Le 9 février, Nicolas Sarkozy a présenté son projet de loi sur l’immigration et l’intégration (PLII) au Comité interministériel de contrôle de l’immigration (CICI). Ce texte vise à restreindre la possibilité de régularisation au titre du droit de vivre en famille et à promouvoir une immigration « choisie » sur des critères d’employabilité mais il concerne aussi les demandes d’asile considérées par le ministre comme « anormalement élevées ». Le projet prévoit notamment une refonte du dispositif des Centres d’accueil pour demandeurs d’asile (CADA) dans un esprit de plus grand contrôle des demandeurs et de suspicion vis à vis des centres qui les accueillent.
Le projet de loi sépare les CADA des autres centres d’hébergement et de réinsertion sociale. Dans les CADA, seuls seraient admis les demandeurs d’asile en cours d’instruction à l’OFPRA et à la Commission des recours des réfugiés et munis de titre de séjour alors que près d’un tiers des demandeurs en sont privés, parce qu’ils sont traités en « procédure prioritaire » ou en attente de transfert vers un autre pays de l’Union européenne. Contraire au principe de l’inconditionnalité de l’accueil, cette distinction n’est en outre pas conforme avec les normes européennes en la matière .
Le dispositif national d’accueil serait placé sous le contrôle accru de l’Etat : l’admission dans les centres serait de la compétence principale des préfets, qui pourraient retirer l’habilitation des centres qui ne procéderaient pas à la sortie rapide des demandeurs ayant obtenu le statut de réfugié vers un droit commun aujourd’hui inaccessible et surtout des déboutés, promis à un retour volontaire (aide au retour) ou forcé (reconduite à la frontière). La « gestion » du dispositif, confiée à l’ANAEM, se ferait par le biais d’un système d’informations que les responsables des centres seraient tenus d’alimenter par la transmission des données relatives à la situation administrative des personnes accueillies et à l’occupation des places dans leur CADA.
Le projet de loi permet la gestion de CADA par des personnes morales privées ou publics, à but lucratif ou non. La CFDA s’inquiète d’une possible gestion par des sociétés commerciales, qui comme c’est le cas en Autriche, risquent de faire peu de cas de la dignité et des droits des personnes.

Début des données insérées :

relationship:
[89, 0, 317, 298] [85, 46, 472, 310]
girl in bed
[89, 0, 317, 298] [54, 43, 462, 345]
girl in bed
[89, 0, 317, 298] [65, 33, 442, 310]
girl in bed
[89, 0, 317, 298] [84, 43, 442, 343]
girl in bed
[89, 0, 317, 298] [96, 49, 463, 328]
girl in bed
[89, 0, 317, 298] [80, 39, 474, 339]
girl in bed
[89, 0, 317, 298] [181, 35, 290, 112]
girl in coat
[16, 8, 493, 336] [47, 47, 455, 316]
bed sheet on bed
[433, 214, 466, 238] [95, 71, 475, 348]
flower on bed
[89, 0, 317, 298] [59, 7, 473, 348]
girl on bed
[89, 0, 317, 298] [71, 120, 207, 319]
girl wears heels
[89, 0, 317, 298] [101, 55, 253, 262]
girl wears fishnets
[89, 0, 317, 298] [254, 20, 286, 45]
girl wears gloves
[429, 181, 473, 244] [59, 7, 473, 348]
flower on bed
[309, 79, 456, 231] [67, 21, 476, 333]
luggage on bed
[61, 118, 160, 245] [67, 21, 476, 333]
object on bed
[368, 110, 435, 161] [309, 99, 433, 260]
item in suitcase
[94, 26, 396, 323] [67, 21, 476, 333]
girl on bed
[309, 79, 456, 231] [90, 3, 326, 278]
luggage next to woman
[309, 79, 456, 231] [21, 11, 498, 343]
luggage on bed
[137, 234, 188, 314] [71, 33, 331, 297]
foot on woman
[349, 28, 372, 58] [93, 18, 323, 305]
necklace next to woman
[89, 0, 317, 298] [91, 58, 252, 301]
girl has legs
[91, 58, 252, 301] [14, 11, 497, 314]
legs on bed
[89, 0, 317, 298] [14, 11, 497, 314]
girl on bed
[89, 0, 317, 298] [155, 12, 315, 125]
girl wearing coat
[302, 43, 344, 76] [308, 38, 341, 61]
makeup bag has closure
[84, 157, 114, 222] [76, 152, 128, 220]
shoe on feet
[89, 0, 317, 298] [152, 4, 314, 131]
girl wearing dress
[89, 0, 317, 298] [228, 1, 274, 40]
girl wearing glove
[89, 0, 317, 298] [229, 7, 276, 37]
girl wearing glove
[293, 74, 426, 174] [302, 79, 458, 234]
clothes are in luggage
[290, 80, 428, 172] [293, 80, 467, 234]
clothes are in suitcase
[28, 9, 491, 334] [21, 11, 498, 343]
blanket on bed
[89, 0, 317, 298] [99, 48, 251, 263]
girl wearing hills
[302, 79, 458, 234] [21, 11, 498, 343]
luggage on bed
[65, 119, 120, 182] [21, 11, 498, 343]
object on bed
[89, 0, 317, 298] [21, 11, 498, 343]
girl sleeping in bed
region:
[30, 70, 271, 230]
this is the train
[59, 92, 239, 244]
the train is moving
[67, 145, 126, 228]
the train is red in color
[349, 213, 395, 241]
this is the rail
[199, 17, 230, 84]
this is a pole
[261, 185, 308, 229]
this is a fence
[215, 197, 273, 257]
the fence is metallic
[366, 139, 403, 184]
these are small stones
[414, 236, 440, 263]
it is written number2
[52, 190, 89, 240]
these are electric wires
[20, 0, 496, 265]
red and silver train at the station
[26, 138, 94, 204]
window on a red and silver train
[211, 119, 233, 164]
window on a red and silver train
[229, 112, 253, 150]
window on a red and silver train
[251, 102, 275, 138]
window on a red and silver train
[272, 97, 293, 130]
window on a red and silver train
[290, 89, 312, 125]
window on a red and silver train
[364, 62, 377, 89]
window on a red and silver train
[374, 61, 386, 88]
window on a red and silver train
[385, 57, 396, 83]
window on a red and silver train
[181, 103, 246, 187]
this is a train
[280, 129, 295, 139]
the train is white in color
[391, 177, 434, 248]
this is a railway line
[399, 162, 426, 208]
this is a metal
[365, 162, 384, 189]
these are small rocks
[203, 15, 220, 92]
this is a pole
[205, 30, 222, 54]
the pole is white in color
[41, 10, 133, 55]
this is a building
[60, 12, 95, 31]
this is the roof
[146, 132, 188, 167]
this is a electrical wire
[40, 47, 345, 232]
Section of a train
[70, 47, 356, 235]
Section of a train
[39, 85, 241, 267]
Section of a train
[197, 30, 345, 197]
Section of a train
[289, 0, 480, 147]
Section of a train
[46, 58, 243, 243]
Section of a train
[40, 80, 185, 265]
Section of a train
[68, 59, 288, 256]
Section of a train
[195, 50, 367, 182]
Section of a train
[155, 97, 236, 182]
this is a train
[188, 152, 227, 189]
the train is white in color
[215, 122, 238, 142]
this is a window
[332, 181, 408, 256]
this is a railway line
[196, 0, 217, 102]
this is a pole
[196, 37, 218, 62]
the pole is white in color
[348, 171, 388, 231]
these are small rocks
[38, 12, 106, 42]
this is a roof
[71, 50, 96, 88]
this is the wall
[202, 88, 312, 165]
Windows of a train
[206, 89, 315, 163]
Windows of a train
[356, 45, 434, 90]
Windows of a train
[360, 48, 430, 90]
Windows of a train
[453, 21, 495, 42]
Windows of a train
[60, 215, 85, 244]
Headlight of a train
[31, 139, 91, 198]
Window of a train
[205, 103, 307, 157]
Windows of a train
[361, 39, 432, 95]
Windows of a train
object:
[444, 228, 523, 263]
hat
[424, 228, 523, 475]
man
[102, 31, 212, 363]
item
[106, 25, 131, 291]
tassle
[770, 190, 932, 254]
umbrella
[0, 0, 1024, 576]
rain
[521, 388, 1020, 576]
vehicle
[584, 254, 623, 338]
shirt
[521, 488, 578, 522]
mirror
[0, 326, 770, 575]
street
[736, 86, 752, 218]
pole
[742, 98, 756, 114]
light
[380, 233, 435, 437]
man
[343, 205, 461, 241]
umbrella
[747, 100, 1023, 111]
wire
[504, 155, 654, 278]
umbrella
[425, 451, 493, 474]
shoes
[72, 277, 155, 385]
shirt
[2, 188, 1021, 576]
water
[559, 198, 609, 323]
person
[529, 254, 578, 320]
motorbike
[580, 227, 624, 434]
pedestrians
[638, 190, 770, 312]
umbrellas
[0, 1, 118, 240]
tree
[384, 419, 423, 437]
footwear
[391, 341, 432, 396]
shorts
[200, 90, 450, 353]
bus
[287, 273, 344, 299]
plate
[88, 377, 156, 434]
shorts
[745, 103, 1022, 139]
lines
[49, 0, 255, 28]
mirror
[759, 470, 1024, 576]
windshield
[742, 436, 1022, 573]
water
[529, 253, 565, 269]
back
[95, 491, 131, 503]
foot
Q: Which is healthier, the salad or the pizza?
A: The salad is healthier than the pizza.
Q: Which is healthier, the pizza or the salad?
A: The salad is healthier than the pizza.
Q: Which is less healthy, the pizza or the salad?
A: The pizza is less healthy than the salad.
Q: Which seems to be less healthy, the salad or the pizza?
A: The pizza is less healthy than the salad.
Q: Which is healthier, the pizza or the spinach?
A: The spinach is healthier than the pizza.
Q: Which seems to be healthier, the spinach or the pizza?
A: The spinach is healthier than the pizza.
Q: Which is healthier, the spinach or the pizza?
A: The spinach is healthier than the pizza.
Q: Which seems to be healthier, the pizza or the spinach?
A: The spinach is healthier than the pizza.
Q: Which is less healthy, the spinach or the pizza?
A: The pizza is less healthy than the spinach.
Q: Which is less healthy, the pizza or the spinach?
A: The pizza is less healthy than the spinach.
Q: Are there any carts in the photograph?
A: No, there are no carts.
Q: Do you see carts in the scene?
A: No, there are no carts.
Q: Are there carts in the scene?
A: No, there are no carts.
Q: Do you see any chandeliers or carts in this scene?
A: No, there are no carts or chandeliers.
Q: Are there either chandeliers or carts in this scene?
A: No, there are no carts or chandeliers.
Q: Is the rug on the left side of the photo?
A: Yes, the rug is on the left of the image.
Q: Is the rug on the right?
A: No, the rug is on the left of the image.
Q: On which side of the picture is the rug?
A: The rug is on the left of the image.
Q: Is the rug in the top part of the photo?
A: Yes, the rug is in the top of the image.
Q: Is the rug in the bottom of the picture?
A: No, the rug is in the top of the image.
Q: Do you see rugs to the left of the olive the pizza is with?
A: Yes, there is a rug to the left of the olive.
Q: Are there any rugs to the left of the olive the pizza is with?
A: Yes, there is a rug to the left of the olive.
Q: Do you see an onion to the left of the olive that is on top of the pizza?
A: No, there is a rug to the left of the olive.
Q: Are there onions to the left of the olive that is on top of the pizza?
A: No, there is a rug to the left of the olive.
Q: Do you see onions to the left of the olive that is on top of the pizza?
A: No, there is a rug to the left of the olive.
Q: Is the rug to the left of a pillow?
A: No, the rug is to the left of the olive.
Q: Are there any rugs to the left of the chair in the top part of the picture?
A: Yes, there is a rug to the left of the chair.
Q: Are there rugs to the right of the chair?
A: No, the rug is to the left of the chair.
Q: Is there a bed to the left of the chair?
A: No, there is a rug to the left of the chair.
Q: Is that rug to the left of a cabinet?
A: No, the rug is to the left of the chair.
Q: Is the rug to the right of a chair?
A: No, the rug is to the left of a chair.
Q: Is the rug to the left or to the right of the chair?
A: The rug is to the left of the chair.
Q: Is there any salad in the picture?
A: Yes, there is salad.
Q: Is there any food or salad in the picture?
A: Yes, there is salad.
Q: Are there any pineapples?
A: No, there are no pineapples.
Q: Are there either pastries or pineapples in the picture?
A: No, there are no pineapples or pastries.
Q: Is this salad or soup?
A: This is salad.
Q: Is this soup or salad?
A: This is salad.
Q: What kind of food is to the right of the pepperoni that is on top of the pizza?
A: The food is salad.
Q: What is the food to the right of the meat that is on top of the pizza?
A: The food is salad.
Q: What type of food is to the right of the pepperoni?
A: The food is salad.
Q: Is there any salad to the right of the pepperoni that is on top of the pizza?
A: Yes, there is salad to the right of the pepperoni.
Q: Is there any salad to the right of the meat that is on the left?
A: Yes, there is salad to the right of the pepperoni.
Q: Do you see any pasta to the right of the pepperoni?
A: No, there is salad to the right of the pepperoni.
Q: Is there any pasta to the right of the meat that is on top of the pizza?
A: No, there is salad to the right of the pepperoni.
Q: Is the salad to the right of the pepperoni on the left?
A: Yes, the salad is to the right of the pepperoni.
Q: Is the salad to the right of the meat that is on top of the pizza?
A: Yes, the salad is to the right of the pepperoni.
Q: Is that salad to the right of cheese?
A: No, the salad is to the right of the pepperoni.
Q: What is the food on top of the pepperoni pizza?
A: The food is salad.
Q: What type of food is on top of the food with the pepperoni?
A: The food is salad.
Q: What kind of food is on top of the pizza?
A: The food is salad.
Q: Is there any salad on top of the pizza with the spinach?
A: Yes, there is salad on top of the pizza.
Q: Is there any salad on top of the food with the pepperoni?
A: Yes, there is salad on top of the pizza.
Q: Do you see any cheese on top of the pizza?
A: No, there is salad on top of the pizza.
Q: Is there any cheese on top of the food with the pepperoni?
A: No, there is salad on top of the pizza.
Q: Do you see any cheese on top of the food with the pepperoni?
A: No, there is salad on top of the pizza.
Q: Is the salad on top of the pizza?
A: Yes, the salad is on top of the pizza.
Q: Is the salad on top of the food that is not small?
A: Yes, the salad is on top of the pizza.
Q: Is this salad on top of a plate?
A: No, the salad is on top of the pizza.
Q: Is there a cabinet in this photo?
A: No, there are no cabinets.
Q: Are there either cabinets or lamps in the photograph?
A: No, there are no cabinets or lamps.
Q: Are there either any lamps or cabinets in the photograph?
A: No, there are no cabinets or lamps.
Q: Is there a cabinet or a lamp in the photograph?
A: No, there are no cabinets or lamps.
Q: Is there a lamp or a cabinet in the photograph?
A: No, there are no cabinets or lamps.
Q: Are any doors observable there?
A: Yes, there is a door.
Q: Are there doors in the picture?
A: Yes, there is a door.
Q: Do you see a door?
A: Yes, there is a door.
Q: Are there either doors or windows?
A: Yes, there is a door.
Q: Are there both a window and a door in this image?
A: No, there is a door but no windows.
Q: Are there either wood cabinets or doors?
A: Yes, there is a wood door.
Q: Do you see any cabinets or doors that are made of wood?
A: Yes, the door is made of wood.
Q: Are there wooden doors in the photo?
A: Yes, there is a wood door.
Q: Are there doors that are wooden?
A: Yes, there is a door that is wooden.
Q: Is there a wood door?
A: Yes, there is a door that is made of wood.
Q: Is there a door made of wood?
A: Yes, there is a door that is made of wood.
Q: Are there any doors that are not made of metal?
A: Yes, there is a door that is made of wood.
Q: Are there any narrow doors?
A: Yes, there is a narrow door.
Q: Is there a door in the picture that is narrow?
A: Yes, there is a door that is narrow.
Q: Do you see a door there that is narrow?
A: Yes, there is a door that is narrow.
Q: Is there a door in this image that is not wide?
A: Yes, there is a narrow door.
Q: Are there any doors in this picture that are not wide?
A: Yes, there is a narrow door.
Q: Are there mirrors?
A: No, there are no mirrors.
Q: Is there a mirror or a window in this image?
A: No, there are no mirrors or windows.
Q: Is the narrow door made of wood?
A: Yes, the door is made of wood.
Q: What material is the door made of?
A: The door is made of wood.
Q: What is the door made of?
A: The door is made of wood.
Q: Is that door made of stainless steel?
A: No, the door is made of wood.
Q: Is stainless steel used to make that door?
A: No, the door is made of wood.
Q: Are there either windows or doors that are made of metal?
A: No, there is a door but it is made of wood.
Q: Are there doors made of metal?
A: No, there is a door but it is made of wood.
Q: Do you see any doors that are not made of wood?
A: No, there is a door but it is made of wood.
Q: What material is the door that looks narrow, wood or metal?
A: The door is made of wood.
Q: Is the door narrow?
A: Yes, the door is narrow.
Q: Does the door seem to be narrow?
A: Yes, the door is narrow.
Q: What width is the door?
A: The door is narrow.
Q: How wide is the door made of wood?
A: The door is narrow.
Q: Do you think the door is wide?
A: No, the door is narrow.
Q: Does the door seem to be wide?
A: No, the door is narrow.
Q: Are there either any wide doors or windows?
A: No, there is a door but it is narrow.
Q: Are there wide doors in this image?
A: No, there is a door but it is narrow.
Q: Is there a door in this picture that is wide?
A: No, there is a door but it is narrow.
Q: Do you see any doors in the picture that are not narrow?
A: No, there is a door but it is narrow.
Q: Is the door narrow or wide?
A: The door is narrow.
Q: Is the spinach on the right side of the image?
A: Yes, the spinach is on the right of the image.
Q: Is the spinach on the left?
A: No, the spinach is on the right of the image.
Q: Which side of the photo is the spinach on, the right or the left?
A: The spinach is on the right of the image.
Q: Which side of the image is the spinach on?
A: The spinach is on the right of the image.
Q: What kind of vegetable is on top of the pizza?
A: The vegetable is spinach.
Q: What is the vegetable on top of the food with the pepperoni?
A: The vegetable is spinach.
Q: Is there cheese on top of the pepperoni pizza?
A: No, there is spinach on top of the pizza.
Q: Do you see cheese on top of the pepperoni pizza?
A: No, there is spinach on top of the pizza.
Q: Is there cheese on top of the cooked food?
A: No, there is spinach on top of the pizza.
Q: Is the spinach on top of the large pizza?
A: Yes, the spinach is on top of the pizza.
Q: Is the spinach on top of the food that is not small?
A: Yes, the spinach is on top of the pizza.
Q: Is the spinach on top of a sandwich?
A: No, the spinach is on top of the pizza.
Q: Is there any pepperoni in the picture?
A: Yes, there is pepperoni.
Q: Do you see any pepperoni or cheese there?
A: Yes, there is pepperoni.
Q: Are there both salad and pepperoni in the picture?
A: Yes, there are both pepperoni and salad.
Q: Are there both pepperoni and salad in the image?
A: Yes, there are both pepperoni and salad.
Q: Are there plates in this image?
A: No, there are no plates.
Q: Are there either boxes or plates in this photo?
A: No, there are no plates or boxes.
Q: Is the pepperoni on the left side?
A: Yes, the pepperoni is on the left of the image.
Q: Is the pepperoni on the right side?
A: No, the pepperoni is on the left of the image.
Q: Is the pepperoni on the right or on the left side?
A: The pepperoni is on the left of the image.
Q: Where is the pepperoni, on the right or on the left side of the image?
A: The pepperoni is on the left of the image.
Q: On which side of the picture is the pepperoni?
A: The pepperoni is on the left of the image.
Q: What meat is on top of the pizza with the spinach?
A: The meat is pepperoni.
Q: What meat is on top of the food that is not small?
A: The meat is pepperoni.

Le projet de loi prévoit le maintien d’une liste nationale de pays d’origine « sûrs » à laquelle le ministre des Affaires étrangères veut déjà ajouter quatre ou cinq pays. La CFDA rappelle son opposition au concept même de pays « sûr » et à l’utilisation d’une telle liste qui supposent une discrimination entre réfugiés en raison de leur nationalité interdite par la Convention de Genève et oriente les demandeurs de ces pays vers la procédure « prioritaire », sans garanties suffisantes ni aucune aide sociale.
Simultanément, contre l’avis du Président de la Commission des recours, des avocats et des associations, le gouvernement a transmis au Conseil d’Etat un projet de décret réduisant le délai de recours devant la Commission à quinze jours. Alors que l’aide juridictionnelle est limitée aux seules personnes entrées régulièrement en France et que les conditions d’accueil sont toujours critiques pour nombre de demandeurs d’asile, un délai aussi court sera un obstacle supplémentaire. Il multipliera, en raison des risques de dépassement de délai ou de requêtes insuffisamment motivées, le nombre de demandeurs déboutés « par ordonnance », sans possibilité de se faire entendre par la Commission de recours.
La CFDA demande le retrait de ces projets de dispositions législatives ou réglementaires qui interdiront un accueil digne des demandeurs d’asile et des réfugiés, clé d’une procédure équitable et conforme à la convention de Genève. Le droit d’asile n’est ni une « immigration subie », ni une composante de la gestion des flux migratoires. C’est un droit fondamental dont rien ne peut justifier la négation.
Premiers signataires : ACAT, AISF, APSR, CASP, CIMADE, COMEDE, ELENA, FASTI, GISTI, LDH, MRAP, PRIMO LEVI, SNPM.